There were times, at Akhnaten, when I wondered what everybody else in the audience made of a man in fake boobs and jodhpurs, repeatedly shouting “Haaaaa!” while a dozen jugglers threw balls around him, but hopefully they already knew enough of the story to follow what was going on. That strangest of incidents in the mists of history, an Egyptian pharoah suddenly proclaiming there was only one God, smashing the old order and writing a hymn to the Sun.
There were wonderful moments — the priests clad like doctors, huddled in the shadows around the mummified Amenhotep III as they prepare him for his funeral, lights shining from their heads; Queen Tye in permanent shock, her hands red with blood from holding Amenhotep’s heart, staring in mute horror at the sky as if hoping to catch a glimpse at his departing soul; the constant presence of the Scribe, creator and curator of what little we know, his body often held in a rictus of despair. And a libretto drawn, like Steve Reich’s Different Trains, from fragments of found material — the Hymn to the Aten and a letter from a troubled general, asking for military assistance, from which an entire reign has somehow been extrapolated.
My mind wandered, as I suspect it was supposed to, to other things. As I watched Akhnaten’s six daughters, their matted hair entangled like rat-tails, dragged away in slow motion, I wondered if Philip Glass would ever consider a sequel about Ankhesanamun, Akhnaten’s daughter, wife and daughter-in-law, married to the boy pharoah Tutankhamun, and author of the melancholy letter sent to the Hittites: “My husband is dead and I have no son…. I am afraid.” As Akhnaten and Nefertiti advance slowly across the stage towards each other to share a kiss, their long crimson silk trains entwine, recalling Chie Shinohara’s Red River, a story which does indeed include the story of Ankhesanamun’s letter arriving in Anatolia, and the failed mission to send her a prince as a husband.
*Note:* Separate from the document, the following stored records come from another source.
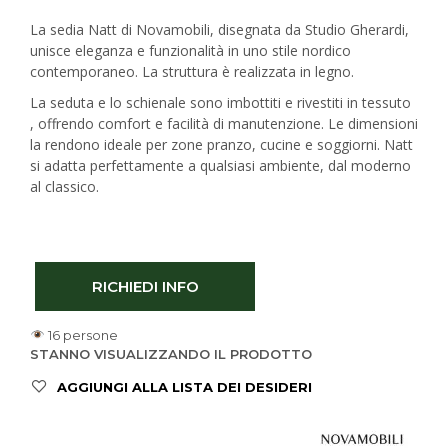
La sedia Natt di Novamobili, disegnata da Studio Gherardi,
unisce eleganza e funzionalità in uno stile nordico
contemporaneo. La struttura è realizzata in legno.
La seduta e lo schienale sono imbottiti e rivestiti in tessuto
, offrendo comfort e facilità di manutenzione. Le dimensioni
la rendono ideale per zone pranzo, cucine e soggiorni. Natt
si adatta perfettamente a qualsiasi ambiente, dal moderno
al classico.
RICHIEDI INFO
16 persone
STANNO VISUALIZZANDO IL PRODOTTO
AGGIUNGI ALLA LISTA DEI DESIDERI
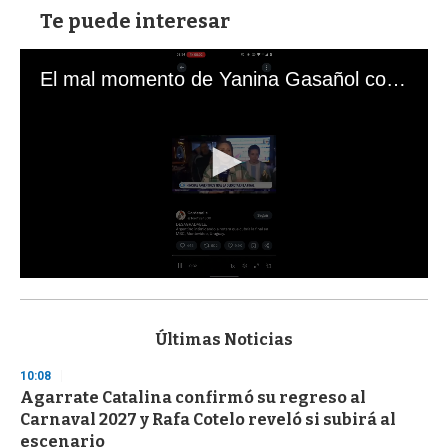
Te puede interesar
El mal momento de Yanina Gasañol con un hincha argentino en "Subrayado"
0
s
e
c
Últimas Noticias
o
n
10:08
d
Agarrate Catalina confirmó su regreso al
s
o
Carnaval 2027 y Rafa Cotelo reveló si subirá al
f
escenario
3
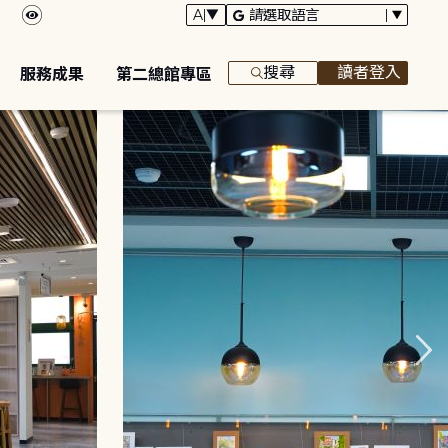
搜尋
讀者登入
服務成果
第二總館專區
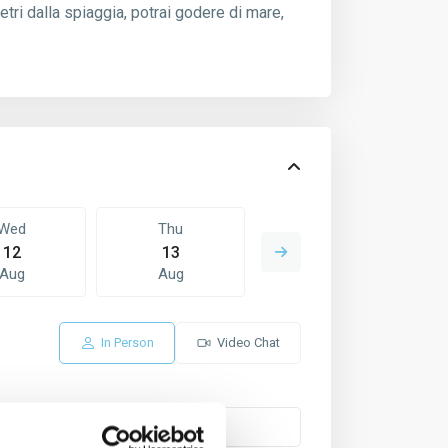
tri dalla spiaggia, potrai godere di mare,
Wed
Thu
Fri
12
13
14
Aug
Aug
Aug
In Person
Video Chat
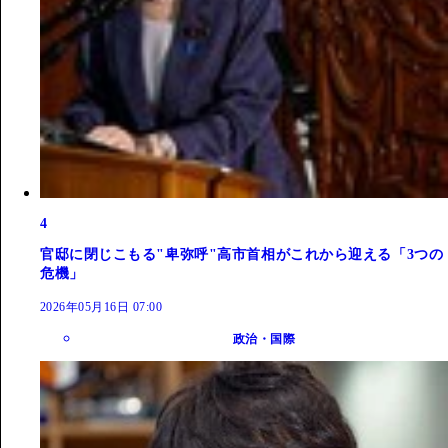
4
官邸に閉じこもる"卑弥呼"高市首相がこれから迎える「3つの
危機」
2026年05月16日 07:00
政治・国際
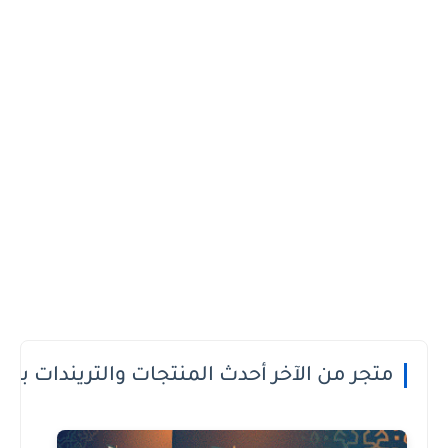
 الدفع عند الاستلام او الطريقة الى تعجبك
The animal-headed gods on the rooftop transform into a class of idle students, misbehaving while a tweeded academic bumbles his way through a tourist guide to a desert ruin where there is almost nothing to see, and offers handy tips for the ferry. One student tries, and fails to juggle with balls of paper, a faint mockery of the constant juggling throughout that has been symbolic of the rise and fall of the sun disc. Akhnaten himself is redressed, as if for his coronation, but now he is a figure in a museum… and then he comes to life once more, wordlessly comiserating with the ghosts of Nefertiti and Tye at the ruin of their world, as a river of time washes past them.
Akhnaten is playing at the Coliseum in London until 7th March.